[Data excerpts Boundary: Start]

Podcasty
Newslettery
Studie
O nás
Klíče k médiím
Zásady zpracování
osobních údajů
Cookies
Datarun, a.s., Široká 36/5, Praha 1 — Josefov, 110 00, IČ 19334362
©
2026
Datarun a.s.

[Data excerpts Boundary: End]
[Data excerpts Boundary: Start]

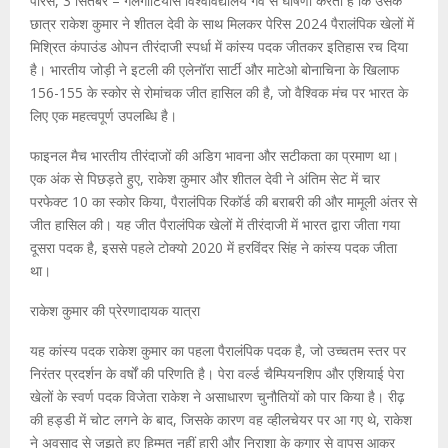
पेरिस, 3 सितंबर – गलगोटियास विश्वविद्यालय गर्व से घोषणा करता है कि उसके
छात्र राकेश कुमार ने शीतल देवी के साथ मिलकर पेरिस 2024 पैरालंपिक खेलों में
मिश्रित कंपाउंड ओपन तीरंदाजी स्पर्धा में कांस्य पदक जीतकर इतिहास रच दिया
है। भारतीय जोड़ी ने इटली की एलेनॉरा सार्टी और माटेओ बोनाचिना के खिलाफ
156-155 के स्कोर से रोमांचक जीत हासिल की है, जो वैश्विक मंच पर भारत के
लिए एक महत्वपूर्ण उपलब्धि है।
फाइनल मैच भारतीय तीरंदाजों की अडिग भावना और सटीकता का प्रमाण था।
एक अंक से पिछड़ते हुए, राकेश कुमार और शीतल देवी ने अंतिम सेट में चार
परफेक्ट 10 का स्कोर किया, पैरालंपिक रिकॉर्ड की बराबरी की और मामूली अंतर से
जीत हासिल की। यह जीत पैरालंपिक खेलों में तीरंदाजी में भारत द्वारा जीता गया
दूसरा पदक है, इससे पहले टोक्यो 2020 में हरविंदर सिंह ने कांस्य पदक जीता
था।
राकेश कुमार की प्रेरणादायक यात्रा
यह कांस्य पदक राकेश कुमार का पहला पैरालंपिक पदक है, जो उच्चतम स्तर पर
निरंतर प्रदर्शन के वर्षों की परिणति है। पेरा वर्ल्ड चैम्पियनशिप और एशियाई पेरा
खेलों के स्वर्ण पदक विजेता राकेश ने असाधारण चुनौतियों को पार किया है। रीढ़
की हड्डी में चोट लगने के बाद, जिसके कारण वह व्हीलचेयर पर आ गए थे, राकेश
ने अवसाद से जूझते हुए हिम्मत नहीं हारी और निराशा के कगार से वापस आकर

[Data excerpts Boundary: End]
[Data excerpts Boundary: Start]

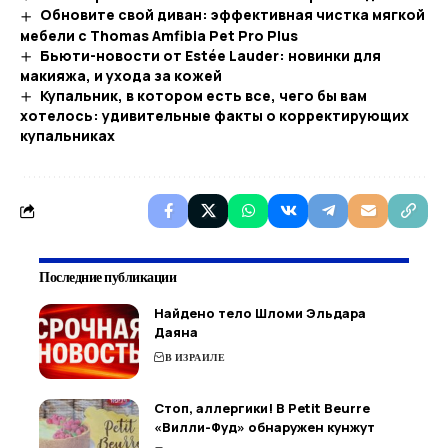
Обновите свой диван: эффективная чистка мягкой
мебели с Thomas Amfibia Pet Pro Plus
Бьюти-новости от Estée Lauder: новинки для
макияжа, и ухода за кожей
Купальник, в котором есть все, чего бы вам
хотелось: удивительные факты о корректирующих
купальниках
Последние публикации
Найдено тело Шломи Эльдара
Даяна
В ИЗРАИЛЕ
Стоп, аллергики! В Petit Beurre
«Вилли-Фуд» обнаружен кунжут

[Data excerpts Boundary: End]

[What you have to do]
Only one number is expected: the count of lines in the entries holding the string "Datarun".

[Solution for this problem]
2